- [Input data]

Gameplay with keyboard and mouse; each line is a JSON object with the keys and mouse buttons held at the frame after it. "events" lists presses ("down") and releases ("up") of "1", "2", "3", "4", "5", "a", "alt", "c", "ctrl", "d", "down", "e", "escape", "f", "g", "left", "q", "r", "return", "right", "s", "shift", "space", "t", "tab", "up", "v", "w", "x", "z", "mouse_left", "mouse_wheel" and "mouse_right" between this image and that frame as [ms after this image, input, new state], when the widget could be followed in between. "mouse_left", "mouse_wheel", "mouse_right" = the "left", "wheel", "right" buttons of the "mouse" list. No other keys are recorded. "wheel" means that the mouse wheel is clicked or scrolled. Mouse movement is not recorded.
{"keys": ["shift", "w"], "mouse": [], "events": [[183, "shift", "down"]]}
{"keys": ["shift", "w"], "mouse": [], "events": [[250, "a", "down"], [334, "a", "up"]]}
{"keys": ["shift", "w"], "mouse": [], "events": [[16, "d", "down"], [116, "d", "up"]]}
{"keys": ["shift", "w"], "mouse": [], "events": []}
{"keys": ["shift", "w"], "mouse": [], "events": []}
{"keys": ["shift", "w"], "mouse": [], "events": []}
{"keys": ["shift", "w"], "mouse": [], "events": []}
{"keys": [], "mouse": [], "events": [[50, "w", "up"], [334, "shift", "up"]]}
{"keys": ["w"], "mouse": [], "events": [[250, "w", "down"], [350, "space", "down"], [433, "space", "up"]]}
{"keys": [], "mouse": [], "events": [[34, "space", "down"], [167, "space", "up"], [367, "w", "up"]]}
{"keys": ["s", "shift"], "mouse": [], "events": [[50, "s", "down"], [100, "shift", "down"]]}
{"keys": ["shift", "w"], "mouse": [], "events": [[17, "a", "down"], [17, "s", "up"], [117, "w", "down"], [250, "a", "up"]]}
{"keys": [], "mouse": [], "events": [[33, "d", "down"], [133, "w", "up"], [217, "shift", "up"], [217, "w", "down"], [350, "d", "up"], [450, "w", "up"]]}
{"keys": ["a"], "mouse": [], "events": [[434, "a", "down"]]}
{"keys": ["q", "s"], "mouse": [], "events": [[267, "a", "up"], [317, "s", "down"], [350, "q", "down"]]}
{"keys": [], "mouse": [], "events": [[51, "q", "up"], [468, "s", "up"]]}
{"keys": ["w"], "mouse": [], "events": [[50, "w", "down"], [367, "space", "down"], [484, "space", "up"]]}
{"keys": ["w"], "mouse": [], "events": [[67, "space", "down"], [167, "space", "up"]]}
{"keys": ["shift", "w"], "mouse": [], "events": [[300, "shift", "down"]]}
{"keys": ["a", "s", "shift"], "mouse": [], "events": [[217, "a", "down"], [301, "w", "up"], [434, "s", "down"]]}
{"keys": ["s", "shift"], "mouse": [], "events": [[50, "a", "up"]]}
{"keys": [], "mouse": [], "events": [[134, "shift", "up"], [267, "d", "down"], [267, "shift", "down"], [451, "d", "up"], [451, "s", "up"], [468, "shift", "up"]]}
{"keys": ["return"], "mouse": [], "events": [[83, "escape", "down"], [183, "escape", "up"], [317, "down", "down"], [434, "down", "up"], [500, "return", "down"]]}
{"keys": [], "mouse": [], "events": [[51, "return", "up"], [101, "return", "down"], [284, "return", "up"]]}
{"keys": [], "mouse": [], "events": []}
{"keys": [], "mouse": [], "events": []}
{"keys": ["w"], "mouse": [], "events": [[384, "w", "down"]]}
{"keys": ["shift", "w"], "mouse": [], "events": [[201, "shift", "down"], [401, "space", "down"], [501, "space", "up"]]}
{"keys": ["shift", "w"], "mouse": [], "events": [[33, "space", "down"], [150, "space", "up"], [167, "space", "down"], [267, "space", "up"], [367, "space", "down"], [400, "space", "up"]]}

- [What you should do] An exact transcription of the entries is needed, complete to the final line.

- [Answer space]
Gameplay with keyboard and mouse; each line is a JSON object with the keys and mouse buttons held at the frame after it. "events" lists presses ("down") and releases ("up") of "1", "2", "3", "4", "5", "a", "alt", "c", "ctrl", "d", "down", "e", "escape", "f", "g", "left", "q", "r", "return", "right", "s", "shift", "space", "t", "tab", "up", "v", "w", "x", "z", "mouse_left", "mouse_wheel" and "mouse_right" between this image and that frame as [ms after this image, input, new state], when the widget could be followed in between. "mouse_left", "mouse_wheel", "mouse_right" = the "left", "wheel", "right" buttons of the "mouse" list. No other keys are recorded. "wheel" means that the mouse wheel is clicked or scrolled. Mouse movement is not recorded.
{"keys": ["shift", "w"], "mouse": [], "events": [[183, "shift", "down"]]}
{"keys": ["shift", "w"], "mouse": [], "events": [[250, "a", "down"], [334, "a", "up"]]}
{"keys": ["shift", "w"], "mouse": [], "events": [[16, "d", "down"], [116, "d", "up"]]}
{"keys": ["shift", "w"], "mouse": [], "events": []}
{"keys": ["shift", "w"], "mouse": [], "events": []}
{"keys": ["shift", "w"], "mouse": [], "events": []}
{"keys": ["shift", "w"], "mouse": [], "events": []}
{"keys": [], "mouse": [], "events": [[50, "w", "up"], [334, "shift", "up"]]}
{"keys": ["w"], "mouse": [], "events": [[250, "w", "down"], [350, "space", "down"], [433, "space", "up"]]}
{"keys": [], "mouse": [], "events": [[34, "space", "down"], [167, "space", "up"], [367, "w", "up"]]}
{"keys": ["s", "shift"], "mouse": [], "events": [[50, "s", "down"], [100, "shift", "down"]]}
{"keys": ["shift", "w"], "mouse": [], "events": [[17, "a", "down"], [17, "s", "up"], [117, "w", "down"], [250, "a", "up"]]}
{"keys": [], "mouse": [], "events": [[33, "d", "down"], [133, "w", "up"], [217, "shift", "up"], [217, "w", "down"], [350, "d", "up"], [450, "w", "up"]]}
{"keys": ["a"], "mouse": [], "events": [[434, "a", "down"]]}
{"keys": ["q", "s"], "mouse": [], "events": [[267, "a", "up"], [317, "s", "down"], [350, "q", "down"]]}
{"keys": [], "mouse": [], "events": [[51, "q", "up"], [468, "s", "up"]]}
{"keys": ["w"], "mouse": [], "events": [[50, "w", "down"], [367, "space", "down"], [484, "space", "up"]]}
{"keys": ["w"], "mouse": [], "events": [[67, "space", "down"], [167, "space", "up"]]}
{"keys": ["shift", "w"], "mouse": [], "events": [[300, "shift", "down"]]}
{"keys": ["a", "s", "shift"], "mouse": [], "events": [[217, "a", "down"], [301, "w", "up"], [434, "s", "down"]]}
{"keys": ["s", "shift"], "mouse": [], "events": [[50, "a", "up"]]}
{"keys": [], "mouse": [], "events": [[134, "shift", "up"], [267, "d", "down"], [267, "shift", "down"], [451, "d", "up"], [451, "s", "up"], [468, "shift", "up"]]}
{"keys": ["return"], "mouse": [], "events": [[83, "escape", "down"], [183, "escape", "up"], [317, "down", "down"], [434, "down", "up"], [500, "return", "down"]]}
{"keys": [], "mouse": [], "events": [[51, "return", "up"], [101, "return", "down"], [284, "return", "up"]]}
{"keys": [], "mouse": [], "events": []}
{"keys": [], "mouse": [], "events": []}
{"keys": ["w"], "mouse": [], "events": [[384, "w", "down"]]}
{"keys": ["shift", "w"], "mouse": [], "events": [[201, "shift", "down"], [401, "space", "down"], [501, "space", "up"]]}
{"keys": ["shift", "w"], "mouse": [], "events": [[33, "space", "down"], [150, "space", "up"], [167, "space", "down"], [267, "space", "up"], [367, "space", "down"], [400, "space", "up"]]}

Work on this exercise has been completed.